Конец августа, новый воинский призыв, к тому же генерал Кюстин (бывший граф де Кюстин) лишился головы; это вдохновило других. Двадцать шестого августа Элизабет Дюпле вышла замуж за депутата Филиппа Леба, молодого человека, который не был красив, но имел хорошую репутацию, отличаясь честностью и твердостью характера.
– Наконец-то! – сказал Камиль. – Какое облегчение.
Робеспьер удивился. Он одобрял этот брак, это правда, но ведь невесте всего семнадцать!
Очереди у хлебных лавок проявляли нетерпение. Хлеб был дешев, но его не хватало, к тому же он становился все хуже. Депутат от монтаньяров Шабо поспорил с Робеспьером о новой конституции, размахивая документом прямо перед его лицом.
– Конституция не искоренила нищету в республике! Она не дала хлеб всем нуждающимся!
Робеспьер застыл. Больше всего он хотел дать хлеб всем нуждающимся.

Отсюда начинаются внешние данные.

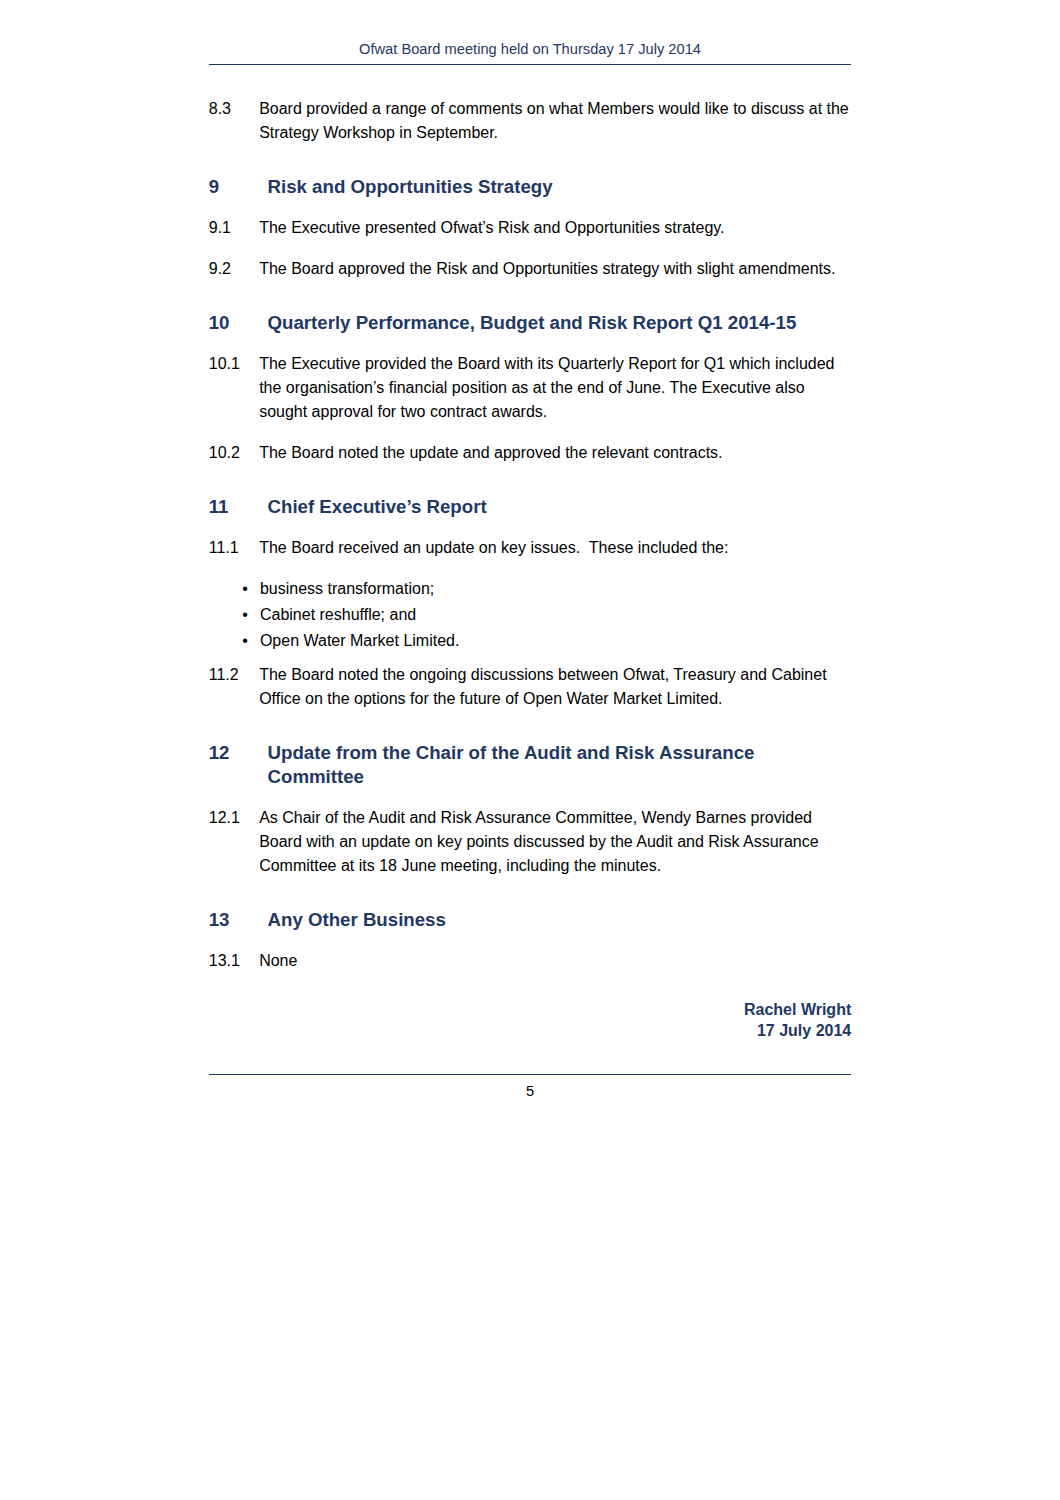Ofwat Board meeting held on Thursday 17 July 2014
8.3 Board provided a range of comments on what Members would like to discuss at the Strategy Workshop in September.
9 Risk and Opportunities Strategy
9.1 The Executive presented Ofwat’s Risk and Opportunities strategy.
9.2 The Board approved the Risk and Opportunities strategy with slight amendments.
10 Quarterly Performance, Budget and Risk Report Q1 2014-15
10.1 The Executive provided the Board with its Quarterly Report for Q1 which included the organisation’s financial position as at the end of June. The Executive also sought approval for two contract awards.
10.2 The Board noted the update and approved the relevant contracts.
11 Chief Executive’s Report
11.1 The Board received an update on key issues. These included the:
business transformation;
Cabinet reshuffle; and
Open Water Market Limited.
11.2 The Board noted the ongoing discussions between Ofwat, Treasury and Cabinet Office on the options for the future of Open Water Market Limited.
12 Update from the Chair of the Audit and Risk Assurance Committee
12.1 As Chair of the Audit and Risk Assurance Committee, Wendy Barnes provided Board with an update on key points discussed by the Audit and Risk Assurance Committee at its 18 June meeting, including the minutes.
13 Any Other Business
13.1 None
Rachel Wright
17 July 2014
5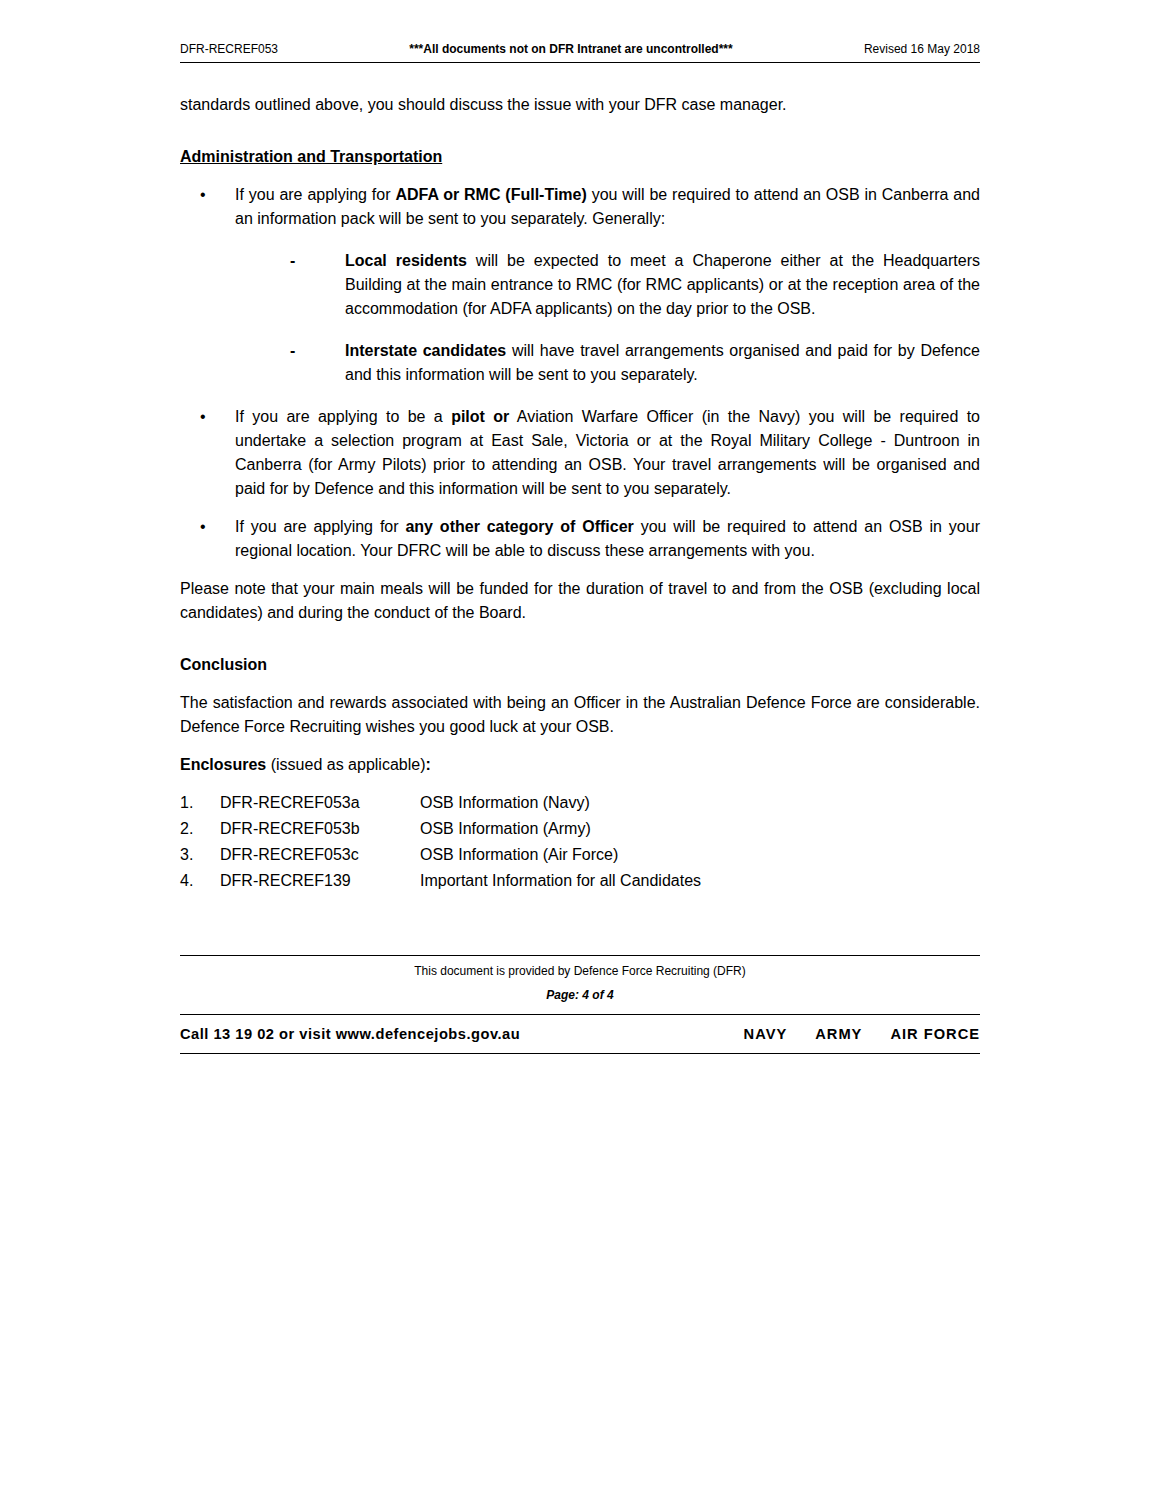DFR-RECREF053
***All documents not on DFR Intranet are uncontrolled***
Revised 16 May 2018
standards outlined above, you should discuss the issue with your DFR case manager.
Administration and Transportation
If you are applying for ADFA or RMC (Full-Time) you will be required to attend an OSB in Canberra and an information pack will be sent to you separately. Generally:
Local residents will be expected to meet a Chaperone either at the Headquarters Building at the main entrance to RMC (for RMC applicants) or at the reception area of the accommodation (for ADFA applicants) on the day prior to the OSB.
Interstate candidates will have travel arrangements organised and paid for by Defence and this information will be sent to you separately.
If you are applying to be a pilot or Aviation Warfare Officer (in the Navy) you will be required to undertake a selection program at East Sale, Victoria or at the Royal Military College - Duntroon in Canberra (for Army Pilots) prior to attending an OSB. Your travel arrangements will be organised and paid for by Defence and this information will be sent to you separately.
If you are applying for any other category of Officer you will be required to attend an OSB in your regional location. Your DFRC will be able to discuss these arrangements with you.
Please note that your main meals will be funded for the duration of travel to and from the OSB (excluding local candidates) and during the conduct of the Board.
Conclusion
The satisfaction and rewards associated with being an Officer in the Australian Defence Force are considerable. Defence Force Recruiting wishes you good luck at your OSB.
Enclosures (issued as applicable):
| 1. | DFR-RECREF053a | OSB Information (Navy) |
| 2. | DFR-RECREF053b | OSB Information (Army) |
| 3. | DFR-RECREF053c | OSB Information (Air Force) |
| 4. | DFR-RECREF139 | Important Information for all Candidates |
This document is provided by Defence Force Recruiting (DFR)
Page: 4 of 4
Call 13 19 02 or visit www.defencejobs.gov.au
NAVY ARMY AIR FORCE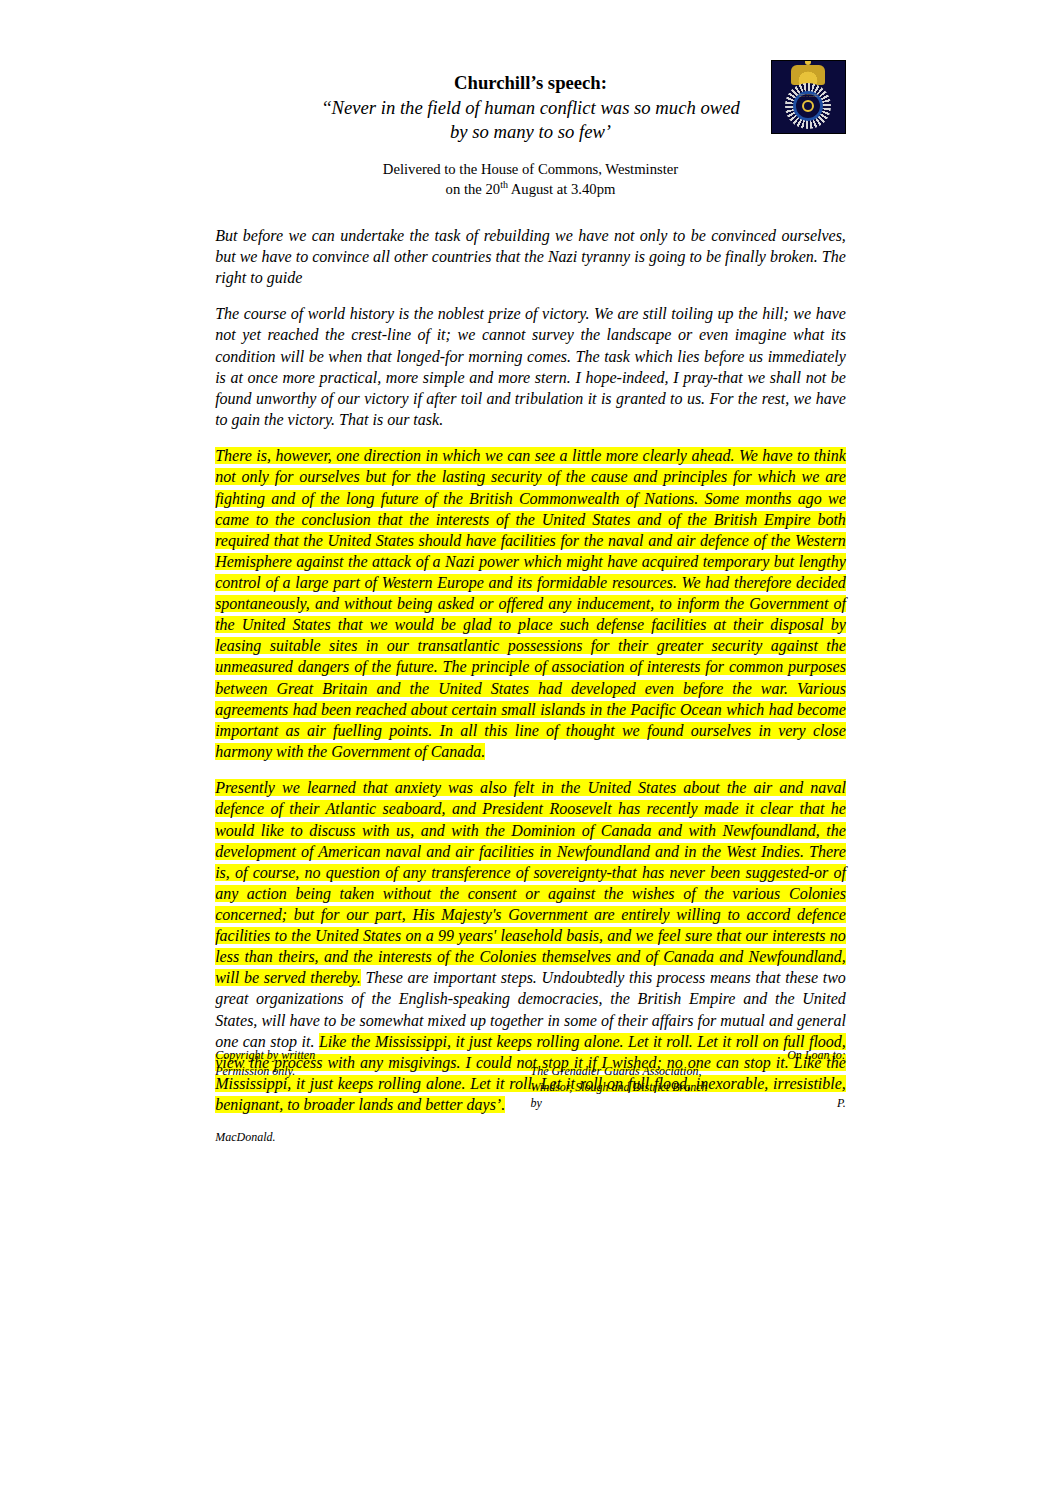HONI SOIT QUI MAL Y PENSE
Churchill’s speech:
‘‘Never in the field of human conflict was so much owed
by so many to so few’
Delivered to the House of Commons, Westminster
on the 20th August at 3.40pm
But before we can undertake the task of rebuilding we have not only to be convinced ourselves, but we have to convince all other countries that the Nazi tyranny is going to be finally broken. The right to guide
The course of world history is the noblest prize of victory. We are still toiling up the hill; we have not yet reached the crest-line of it; we cannot survey the landscape or even imagine what its condition will be when that longed-for morning comes. The task which lies before us immediately is at once more practical, more simple and more stern. I hope-indeed, I pray-that we shall not be found unworthy of our victory if after toil and tribulation it is granted to us. For the rest, we have to gain the victory. That is our task.
There is, however, one direction in which we can see a little more clearly ahead. We have to think not only for ourselves but for the lasting security of the cause and principles for which we are fighting and of the long future of the British Commonwealth of Nations. Some months ago we came to the conclusion that the interests of the United States and of the British Empire both required that the United States should have facilities for the naval and air defence of the Western Hemisphere against the attack of a Nazi power which might have acquired temporary but lengthy control of a large part of Western Europe and its formidable resources. We had therefore decided spontaneously, and without being asked or offered any inducement, to inform the Government of the United States that we would be glad to place such defense facilities at their disposal by leasing suitable sites in our transatlantic possessions for their greater security against the unmeasured dangers of the future. The principle of association of interests for common purposes between Great Britain and the United States had developed even before the war. Various agreements had been reached about certain small islands in the Pacific Ocean which had become important as air fuelling points. In all this line of thought we found ourselves in very close harmony with the Government of Canada.
Presently we learned that anxiety was also felt in the United States about the air and naval defence of their Atlantic seaboard, and President Roosevelt has recently made it clear that he would like to discuss with us, and with the Dominion of Canada and with Newfoundland, the development of American naval and air facilities in Newfoundland and in the West Indies. There is, of course, no question of any transference of sovereignty-that has never been suggested-or of any action being taken without the consent or against the wishes of the various Colonies concerned; but for our part, His Majesty's Government are entirely willing to accord defence facilities to the United States on a 99 years' leasehold basis, and we feel sure that our interests no less than theirs, and the interests of the Colonies themselves and of Canada and Newfoundland, will be served thereby. These are important steps. Undoubtedly this process means that these two great organizations of the English-speaking democracies, the British Empire and the United States, will have to be somewhat mixed up together in some of their affairs for mutual and general one can stop it. Like the Mississippi, it just keeps rolling alone. Let it roll. Let it roll on full flood, view the process with any misgivings. I could not stop it if I wished; no one can stop it. Like the Mississippi, it just keeps rolling alone. Let it roll. Let it roll on full flood, inexorable, irresistible, benignant, to broader lands and better days’.
Copyright by written
Permission only.
On Loan to:
The Grenadier Guards Association,
Windsor, Slough and District Branch
by P.
MacDonald.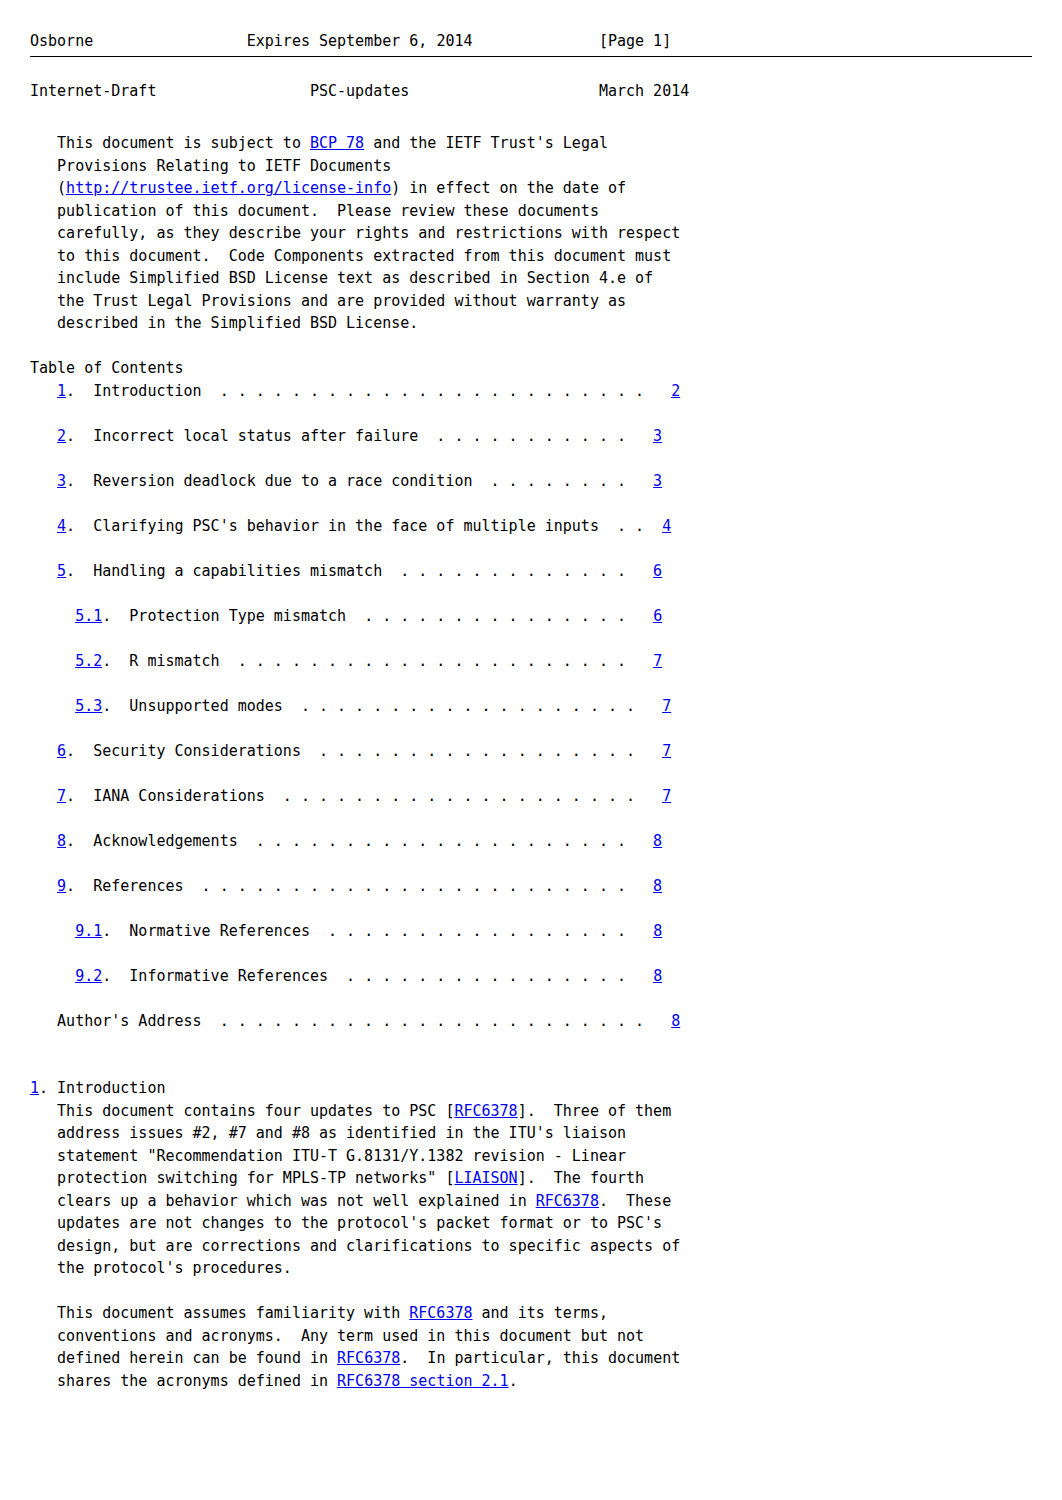Osborne Expires September 6, 2014 [Page 1]
Internet-Draft PSC-updates March 2014
This document is subject to BCP 78 and the IETF Trust's Legal
Provisions Relating to IETF Documents
(http://trustee.ietf.org/license-info) in effect on the date of
publication of this document.  Please review these documents
carefully, as they describe your rights and restrictions with respect
to this document.  Code Components extracted from this document must
include Simplified BSD License text as described in Section 4.e of
the Trust Legal Provisions and are provided without warranty as
described in the Simplified BSD License.
Table of Contents
1.  Introduction  . . . . . . . . . . . . . . . . . . . . . . . .   2
2.  Incorrect local status after failure  . . . . . . . . . . .   3
3.  Reversion deadlock due to a race condition  . . . . . . . .   3
4.  Clarifying PSC's behavior in the face of multiple inputs  . .  4
5.  Handling a capabilities mismatch  . . . . . . . . . . . . .   6
  5.1.  Protection Type mismatch  . . . . . . . . . . . . . . .   6
  5.2.  R mismatch  . . . . . . . . . . . . . . . . . . . . . .   7
  5.3.  Unsupported modes  . . . . . . . . . . . . . . . . . . .   7
6.  Security Considerations  . . . . . . . . . . . . . . . . . .   7
7.  IANA Considerations  . . . . . . . . . . . . . . . . . . . .   7
8.  Acknowledgements  . . . . . . . . . . . . . . . . . . . . .   8
9.  References  . . . . . . . . . . . . . . . . . . . . . . . .   8
  9.1.  Normative References  . . . . . . . . . . . . . . . . .   8
  9.2.  Informative References  . . . . . . . . . . . . . . . .   8
Author's Address  . . . . . . . . . . . . . . . . . . . . . . . .   8
1. Introduction
This document contains four updates to PSC [RFC6378].  Three of them
address issues #2, #7 and #8 as identified in the ITU's liaison
statement "Recommendation ITU-T G.8131/Y.1382 revision - Linear
protection switching for MPLS-TP networks" [LIAISON].  The fourth
clears up a behavior which was not well explained in RFC6378.  These
updates are not changes to the protocol's packet format or to PSC's
design, but are corrections and clarifications to specific aspects of
the protocol's procedures.

This document assumes familiarity with RFC6378 and its terms,
conventions and acronyms.  Any term used in this document but not
defined herein can be found in RFC6378.  In particular, this document
shares the acronyms defined in RFC6378 section 2.1.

Всякую другую цель можно устранить. А ведь эта цель простая, достижимая? Однако он не мог за нее взяться, поскольку каждый день мешали срочные мелкие проблемы. Робеспьер сказал:
– Хотел бы я навеки искоренить бедность. Но приходится действовать в пределах возможного.
– Выходит, комитет с той властью, которой мы его наделили…
– Вы наделили комитет некоторой властью и взвалили на него множество проблем, вы засыпали нас вопросами, которые мы не можем решить. В частности, вы поручили нам собрать армию по призыву. Вы требуете от комитета невозможного, а сами завидуете его власти. Если бы я совершил чудо умножения хлебов и рыб, вы заявили бы, что я превысил полномочия. – Робеспьер говорил громко, чтобы его слышали все. – Если хлеба не хватает, вините английскую блокаду. Вините заговорщиков.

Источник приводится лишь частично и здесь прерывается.